### Excerpted passage
Pretty sure the tearing is generally video card related. I think the audio out of synch is something else. I get audio lag with live tv, it lags the more the same channel is on. That's with an ATI 2400 and a Core2Duo at 2.8ghz, so I'm thinking it's a muxing problem or something else.

I would think your current video card would be fine for non-HD. Dunno if you tried having only one display hooked up or not to possibly take some pressure off the card. The only other thing I can think of is I've read of the PureVideo decoder using more juice than other decoders. The more I read, the more MPV comes up as working well for people, and that one's free so may want to try it.
Thanks for the replies so far. Just noticed the typo in my initial post, my video card is an Inno3D GeForce FX5500 (not 5600) - I've changed the post.

### Data for review

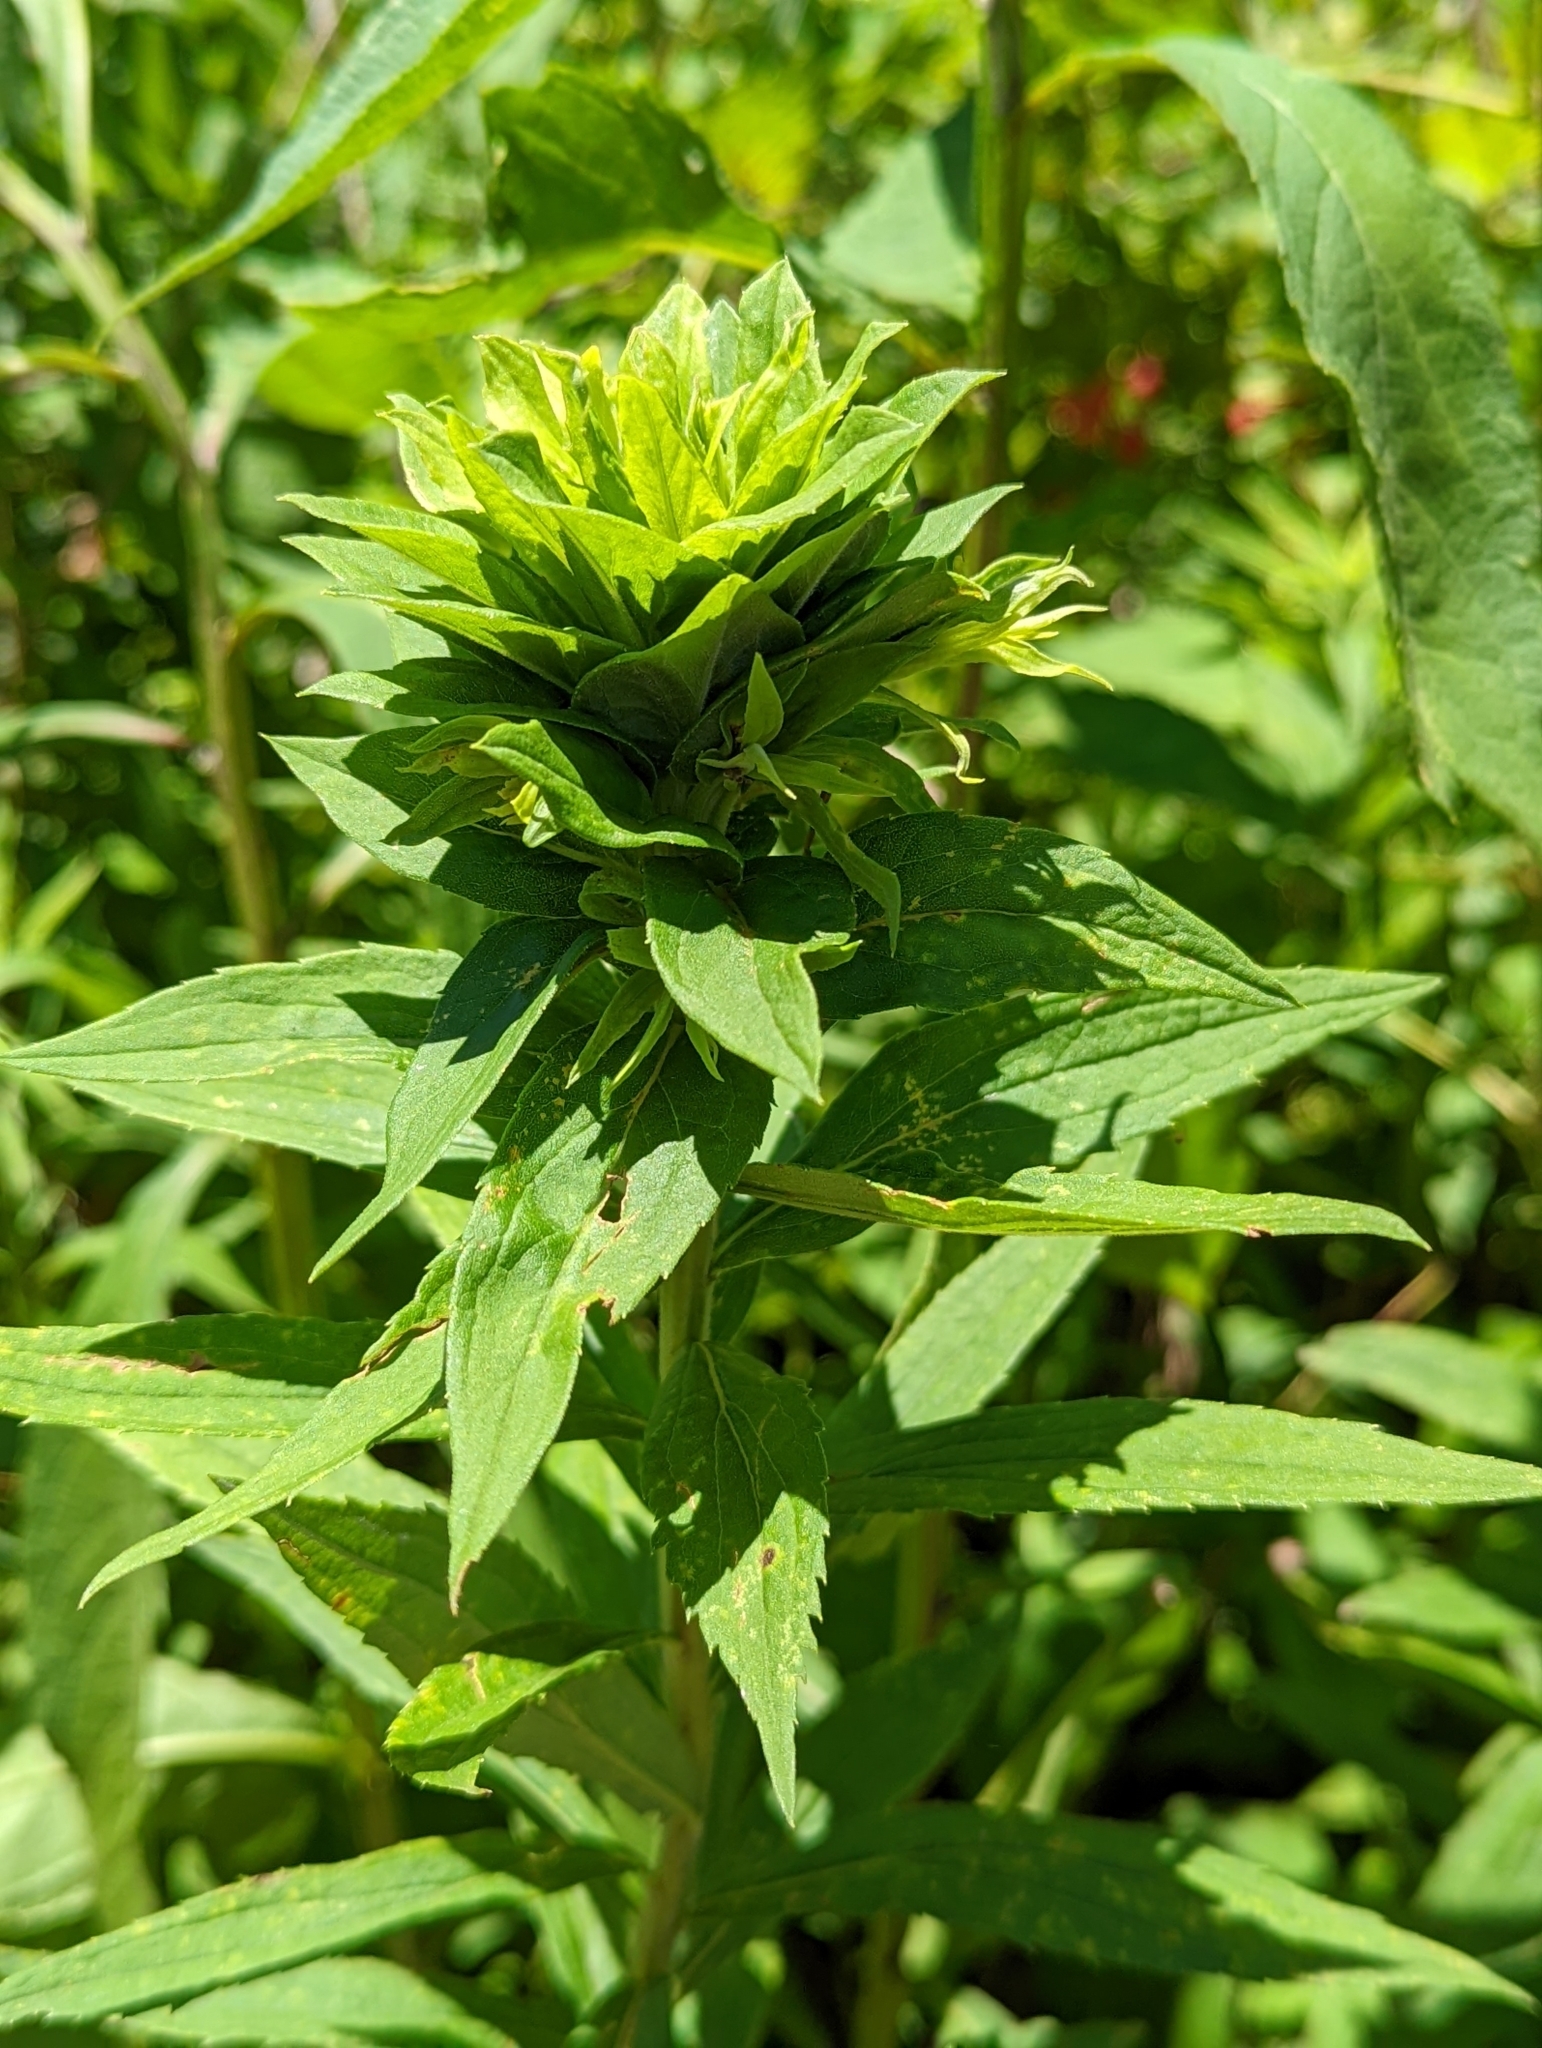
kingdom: Animalia
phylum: Arthropoda
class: Insecta
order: Diptera
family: Cecidomyiidae
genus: Rhopalomyia
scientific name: Rhopalomyia solidaginis
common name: Goldenrod bunch gall midge
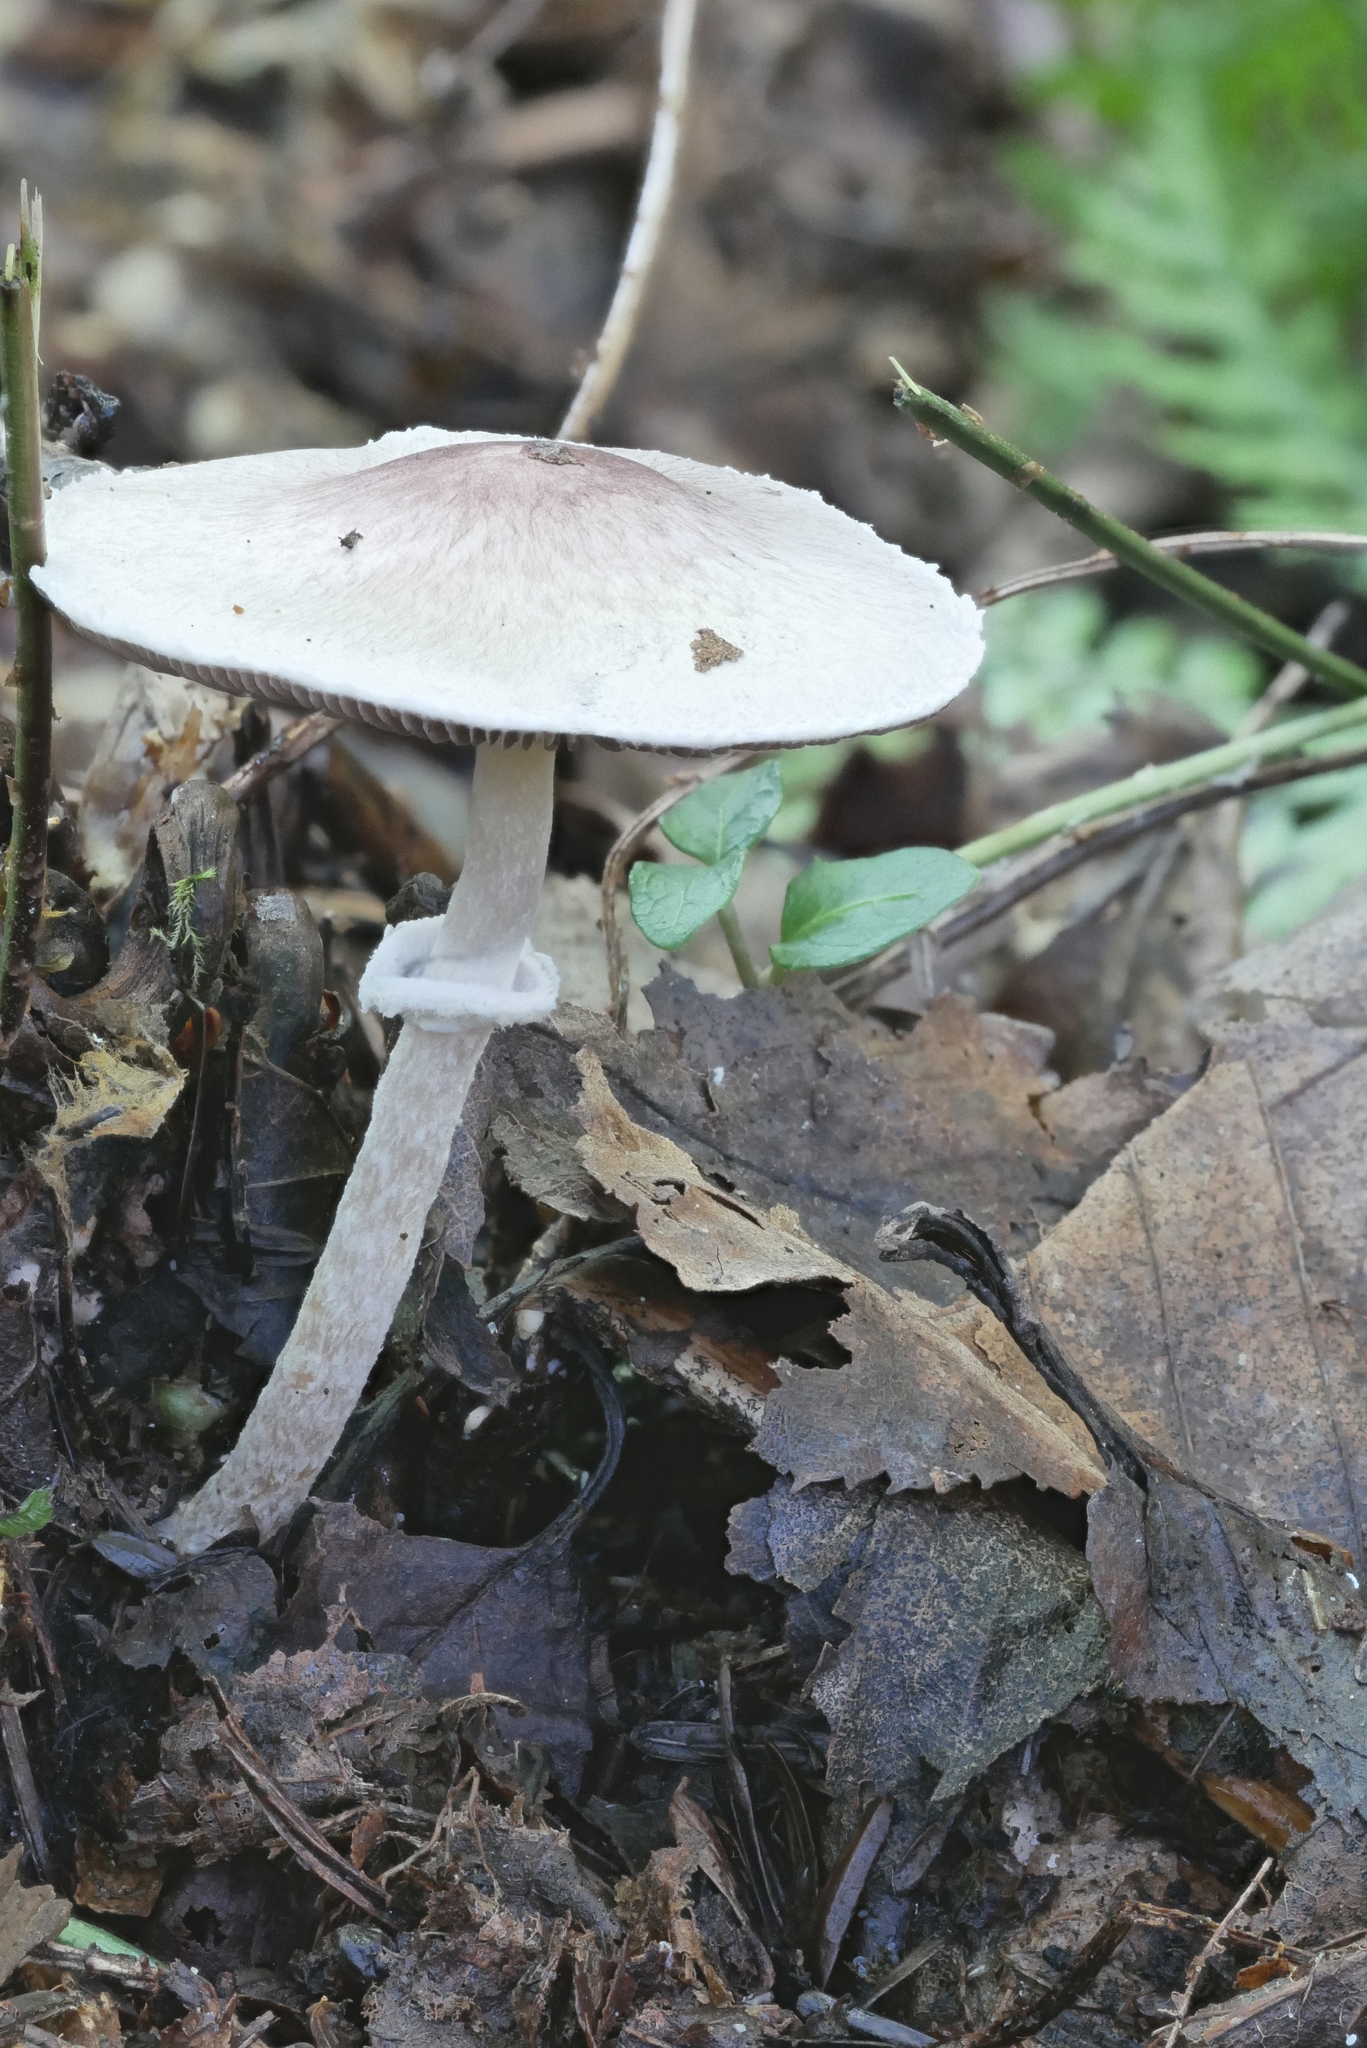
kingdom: Fungi
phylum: Basidiomycota
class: Agaricomycetes
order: Agaricales
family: Agaricaceae
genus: Agaricus
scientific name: Agaricus friesianus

### Assigned task
Could you repeat the forum reply from "I would think" up to and including "want to try it.", swapping "video card" for "graphics card"?

### Task output
I would think your current graphics card would be fine for non-HD. Dunno if you tried having only one display hooked up or not to possibly take some pressure off the card. The only other thing I can think of is I've read of the PureVideo decoder using more juice than other decoders. The more I read, the more MPV comes up as working well for people, and that one's free so may want to try it.